English: http://ec.europa.eu/social/main ...
2014 saw a further increase in employment, with a particular leap in the public sector. Approximately 25,000 new full-time vacancies opened up. Experts expect another 20,000 new jobs created in 2015. However, employment statistics show how numbers of the working population have remained constant throughout the 1990s. By the end of 2014 there were 147,369 unemployed persons enrolled at the regional employment centres, about 10,817 more than in the month November.
English: http://www.swissinfo.ch/eng/multimedia/switzerland-s-booming-job-market ...
http://www.tradingeconomics.com/switzerland/unemployment-rate
The European Observatory OSE reveals in a paper that Southern European countries have been hit hardest and longest by the post-2008 economic crisis. The paper briefly reviews reform trends prior to and during the crisis and summarises the major findings of a project with regard to pensions, family policy and healthcare. In general, the reform agenda brought a drastic reduction of collective bargaining and the weakening of unions, freezing and/or cuts in wages, and greater flexibility in the rules governing hiring and dismissal of workers (including the duration of temporary and fixed-term contracts).
English: http://www.ose.be/EN/publications/ose_paper_series.htm
After the industrial conflict between the government and Portugal Airlines (TAP) workers culminated in threats of a Christmas strike, talks have been resumed. The government will maintain a 34% stake in the company and plans imposing a ban on mass layoffs as a condition of the sale.
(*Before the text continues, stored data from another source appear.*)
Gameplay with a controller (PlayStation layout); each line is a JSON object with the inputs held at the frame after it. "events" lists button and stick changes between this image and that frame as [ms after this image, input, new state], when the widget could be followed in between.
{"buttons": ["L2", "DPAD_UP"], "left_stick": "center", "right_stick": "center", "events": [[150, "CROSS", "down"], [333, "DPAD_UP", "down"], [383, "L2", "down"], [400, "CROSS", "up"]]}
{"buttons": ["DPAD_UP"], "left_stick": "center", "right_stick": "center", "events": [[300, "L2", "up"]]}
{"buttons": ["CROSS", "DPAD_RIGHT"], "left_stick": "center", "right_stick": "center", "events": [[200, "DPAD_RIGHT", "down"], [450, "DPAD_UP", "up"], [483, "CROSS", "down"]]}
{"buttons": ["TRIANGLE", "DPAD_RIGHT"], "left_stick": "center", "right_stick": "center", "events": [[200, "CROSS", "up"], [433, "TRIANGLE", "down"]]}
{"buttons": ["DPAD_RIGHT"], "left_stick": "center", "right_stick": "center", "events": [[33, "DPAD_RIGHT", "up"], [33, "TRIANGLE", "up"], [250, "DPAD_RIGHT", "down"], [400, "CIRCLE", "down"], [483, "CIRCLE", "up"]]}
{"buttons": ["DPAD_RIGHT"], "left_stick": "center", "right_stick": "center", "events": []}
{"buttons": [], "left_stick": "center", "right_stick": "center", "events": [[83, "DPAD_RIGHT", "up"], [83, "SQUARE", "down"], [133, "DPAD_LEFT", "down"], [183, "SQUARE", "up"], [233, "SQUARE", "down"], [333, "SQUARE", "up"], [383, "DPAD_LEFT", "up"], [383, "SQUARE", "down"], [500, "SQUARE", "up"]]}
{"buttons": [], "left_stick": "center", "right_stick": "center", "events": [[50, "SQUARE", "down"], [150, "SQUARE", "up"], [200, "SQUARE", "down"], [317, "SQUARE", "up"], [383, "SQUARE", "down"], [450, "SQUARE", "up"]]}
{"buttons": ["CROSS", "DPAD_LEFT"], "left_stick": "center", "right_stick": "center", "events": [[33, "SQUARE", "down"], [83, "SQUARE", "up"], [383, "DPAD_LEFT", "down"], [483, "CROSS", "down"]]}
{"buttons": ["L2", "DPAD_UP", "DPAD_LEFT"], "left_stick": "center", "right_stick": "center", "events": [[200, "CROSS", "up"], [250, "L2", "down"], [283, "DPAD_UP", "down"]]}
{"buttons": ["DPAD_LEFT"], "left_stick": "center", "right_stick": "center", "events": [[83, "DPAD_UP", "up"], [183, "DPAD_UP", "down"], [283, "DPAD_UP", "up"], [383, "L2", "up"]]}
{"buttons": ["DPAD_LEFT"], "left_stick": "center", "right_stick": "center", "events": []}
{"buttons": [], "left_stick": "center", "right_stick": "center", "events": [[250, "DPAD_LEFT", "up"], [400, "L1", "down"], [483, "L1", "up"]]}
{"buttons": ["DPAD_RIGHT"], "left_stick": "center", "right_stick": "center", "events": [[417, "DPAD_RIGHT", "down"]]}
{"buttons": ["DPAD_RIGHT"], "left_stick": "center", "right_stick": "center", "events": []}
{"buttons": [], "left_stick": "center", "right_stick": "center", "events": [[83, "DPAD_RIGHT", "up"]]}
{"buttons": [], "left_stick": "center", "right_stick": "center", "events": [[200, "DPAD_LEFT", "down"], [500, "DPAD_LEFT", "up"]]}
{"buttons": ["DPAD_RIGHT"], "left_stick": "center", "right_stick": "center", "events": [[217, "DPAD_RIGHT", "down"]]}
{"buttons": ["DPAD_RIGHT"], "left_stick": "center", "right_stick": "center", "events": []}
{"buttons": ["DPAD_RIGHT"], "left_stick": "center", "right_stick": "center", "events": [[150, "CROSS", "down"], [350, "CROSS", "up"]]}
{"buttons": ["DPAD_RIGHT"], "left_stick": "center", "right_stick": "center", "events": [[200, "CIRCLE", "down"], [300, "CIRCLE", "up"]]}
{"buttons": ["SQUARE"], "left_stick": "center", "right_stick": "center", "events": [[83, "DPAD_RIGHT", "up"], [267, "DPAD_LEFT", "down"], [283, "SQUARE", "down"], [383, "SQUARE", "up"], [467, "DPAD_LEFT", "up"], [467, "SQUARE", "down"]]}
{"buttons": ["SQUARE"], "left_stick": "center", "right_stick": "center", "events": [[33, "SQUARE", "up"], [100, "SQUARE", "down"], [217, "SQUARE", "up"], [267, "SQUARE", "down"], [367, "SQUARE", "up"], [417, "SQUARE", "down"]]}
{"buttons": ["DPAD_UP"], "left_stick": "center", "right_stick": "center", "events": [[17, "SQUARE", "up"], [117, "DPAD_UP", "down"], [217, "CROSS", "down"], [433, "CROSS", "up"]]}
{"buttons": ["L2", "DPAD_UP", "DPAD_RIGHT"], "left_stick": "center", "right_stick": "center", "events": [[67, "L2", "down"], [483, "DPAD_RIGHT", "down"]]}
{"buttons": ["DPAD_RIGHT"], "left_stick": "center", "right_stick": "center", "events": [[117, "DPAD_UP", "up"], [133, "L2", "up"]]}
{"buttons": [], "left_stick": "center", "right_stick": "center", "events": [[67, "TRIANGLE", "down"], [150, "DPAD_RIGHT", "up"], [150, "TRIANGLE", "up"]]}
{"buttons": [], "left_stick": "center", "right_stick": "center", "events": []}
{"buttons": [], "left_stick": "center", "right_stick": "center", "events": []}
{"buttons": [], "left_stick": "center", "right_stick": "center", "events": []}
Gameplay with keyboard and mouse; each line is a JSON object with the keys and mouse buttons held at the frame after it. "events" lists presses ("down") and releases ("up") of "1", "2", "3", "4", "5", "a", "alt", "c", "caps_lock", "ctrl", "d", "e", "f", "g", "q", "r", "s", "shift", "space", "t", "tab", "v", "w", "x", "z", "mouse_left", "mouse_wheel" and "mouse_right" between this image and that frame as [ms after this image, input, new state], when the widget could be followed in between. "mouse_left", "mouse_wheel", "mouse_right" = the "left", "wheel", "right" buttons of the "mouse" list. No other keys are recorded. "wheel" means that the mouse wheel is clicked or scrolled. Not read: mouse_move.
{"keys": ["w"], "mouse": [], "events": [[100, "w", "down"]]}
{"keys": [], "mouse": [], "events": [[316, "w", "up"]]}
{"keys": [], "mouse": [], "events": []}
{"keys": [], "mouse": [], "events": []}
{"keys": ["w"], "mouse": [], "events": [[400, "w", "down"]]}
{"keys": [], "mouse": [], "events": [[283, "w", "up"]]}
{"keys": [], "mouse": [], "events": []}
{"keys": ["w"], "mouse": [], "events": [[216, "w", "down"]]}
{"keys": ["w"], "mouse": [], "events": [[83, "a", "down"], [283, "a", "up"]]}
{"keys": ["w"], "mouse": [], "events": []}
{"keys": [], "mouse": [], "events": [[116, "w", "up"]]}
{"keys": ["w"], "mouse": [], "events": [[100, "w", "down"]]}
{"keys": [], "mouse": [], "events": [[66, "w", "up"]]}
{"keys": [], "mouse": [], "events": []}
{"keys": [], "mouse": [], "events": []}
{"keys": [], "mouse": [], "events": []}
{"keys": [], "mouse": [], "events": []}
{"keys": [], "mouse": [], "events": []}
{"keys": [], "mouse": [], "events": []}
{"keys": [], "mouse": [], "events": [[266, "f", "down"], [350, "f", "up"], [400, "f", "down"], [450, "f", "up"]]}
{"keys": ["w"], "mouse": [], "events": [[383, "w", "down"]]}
An agreement (with the trade unions) guarantees that there will be no collective layoffs for a certain period of time - for 30 months or as long as the state has a stake in the company after this privatisation, whatever is the longest.
English: http://in.reuters.com/article/2015/01/15/portugal-airline-privatisation ...
Bulgarian State Railways (BDZ) announced early January that it would be dropping 38 trains from 16 January in response to budget cuts with more trains are expected to be suspended as of February as well as layoffs expected to follow the reduced capacity. Trade unions called for protests and initiated petitions. Most of the trains that were to be dropped previously serviced less populated areas of the country. In reaction to protests, public subsidies to the railways were restored and BDZ restored the cancelled trains.